Union To Conduct Audit Of Five Teams

THURSDAY, 10:23am: The union sent an email to agents urging them to read Draper’s piece, USA Today’s Jeff Zillgitt tweets. Some agents are perplexed that the union would use the story to deliver its message, Zillgitt adds (Twitter link).

10:26pm: A third of NBA teams are losing money with new TV revenue more than a year away from kicking in, the league said in its response to Draper’s report, as RealGM relays. The NBA called the report “grossly misleading” and asserts that the collective bargaining agreement expressly addresses related parties in a way that includes arenas and broadcast rights to ensure that the players receive their fair share of basketball related income.

TUESDAY, 5:45pm: The National Basketball Players Association intends to exercise its right to conduct an independent audit of the books of five teams this year, the union revealed in a statement to Deadspin’s Kevin Draper. The union has rarely called for the audits in the past, the statement acknowledged.

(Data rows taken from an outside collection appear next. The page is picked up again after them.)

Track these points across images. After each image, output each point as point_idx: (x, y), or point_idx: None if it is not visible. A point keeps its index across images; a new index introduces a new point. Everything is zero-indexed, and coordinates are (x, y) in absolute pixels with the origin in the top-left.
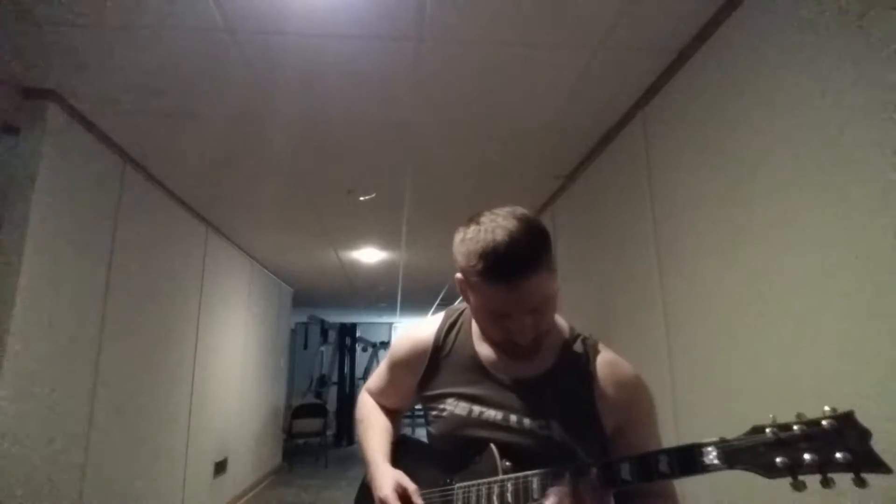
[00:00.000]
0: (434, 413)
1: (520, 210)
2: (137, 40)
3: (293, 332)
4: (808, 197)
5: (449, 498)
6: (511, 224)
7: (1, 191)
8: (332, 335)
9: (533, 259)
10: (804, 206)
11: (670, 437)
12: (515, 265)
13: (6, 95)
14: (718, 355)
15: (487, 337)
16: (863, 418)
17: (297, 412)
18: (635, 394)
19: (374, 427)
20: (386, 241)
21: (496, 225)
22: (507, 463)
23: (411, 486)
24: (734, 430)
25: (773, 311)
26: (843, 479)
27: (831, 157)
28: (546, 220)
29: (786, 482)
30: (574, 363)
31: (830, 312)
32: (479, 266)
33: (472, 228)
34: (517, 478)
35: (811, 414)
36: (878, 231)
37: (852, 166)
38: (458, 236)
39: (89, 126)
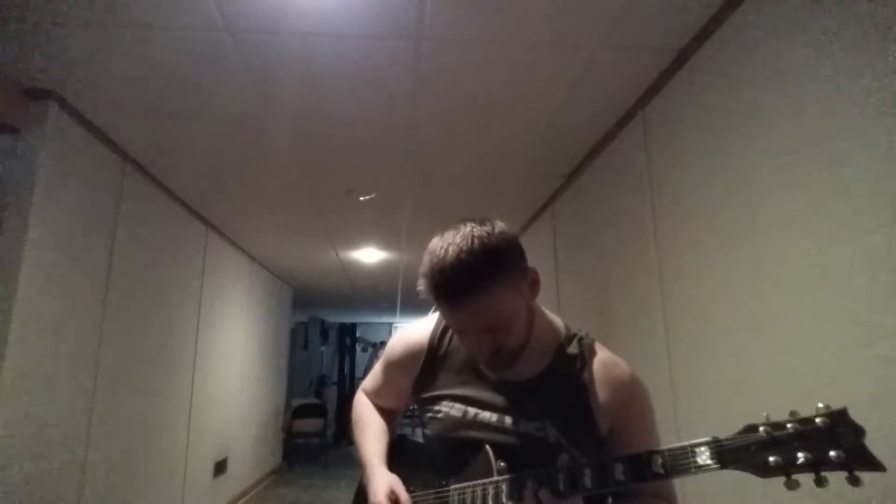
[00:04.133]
0: (429, 414)
1: (482, 228)
2: (138, 40)
3: (293, 332)
4: (808, 197)
5: (444, 499)
6: (463, 243)
7: (1, 191)
8: (332, 335)
9: (474, 282)
10: (804, 205)
11: (671, 437)
12: (454, 286)
13: (6, 95)
14: (718, 355)
15: None
16: (860, 417)
17: (297, 412)
18: (631, 394)
19: (370, 428)
20: (386, 241)
21: (450, 242)
22: (502, 464)
23: (404, 496)
24: (735, 430)
25: (773, 310)
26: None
27: (831, 156)
28: (546, 220)
29: (780, 481)
30: (569, 364)
31: (830, 312)
32: (426, 282)
33: (435, 240)
34: (512, 479)
35: (806, 412)
36: (878, 231)
37: (852, 166)
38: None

The revelation is set against the backdrop of coming labor negotiations in 2017, when the union and the league have a mutual option to terminate the existing collective bargaining agreement. The owners have given every sign that they’re willing to sacrifice an entire season to keep the players from regaining a larger share of basketball related income, but the league considers everything else negotiable, Draper writes.

The union issued its statement in response to Draper’s request that it address a recent Madison Square Garden Company filing with the Securities and Exchange Commission in which MSG revealed its intentions to spin off its sports holdings from its media entities. MSG owns the Knicks, whom Draper predicts will be among the five teams the union chooses to audit after the league conducts its own audit of basketball related income this summer.

At issue is the definition of related parties with ties to NBA owners. For instance, the Nets and the Barclays Center are not considered related parties, even though Mikhail Prokhorov and Bruce Ratner own significant stakes in both, Draper points out. That would allow Prokhorov and Ratner to arrange a deal that hides revenue on the arena side, keeping it out of the NBA’s calculation and lowering the pool of money available to players, as Draper explains. The league sets the salary cap based on basketball related income. The percentage of that income to which players are entitled was capped at 51% during the 2011 labor negotiations, a significant cut from the 57% figure that held under the previous collective bargaining agreement.

The collective bargaining agreement in place now refers to a definition of related parties that dates to 1995, before many methods of revenue generation that are now in wide use among teams were in place, Draper writes. Former union executive director Billy Hunter had been in office for much of the time since the 1995 negotiations, so the move to conduct the audits represents another contrast between new executive director Michele Roberts and her predecessor, as Draper observes.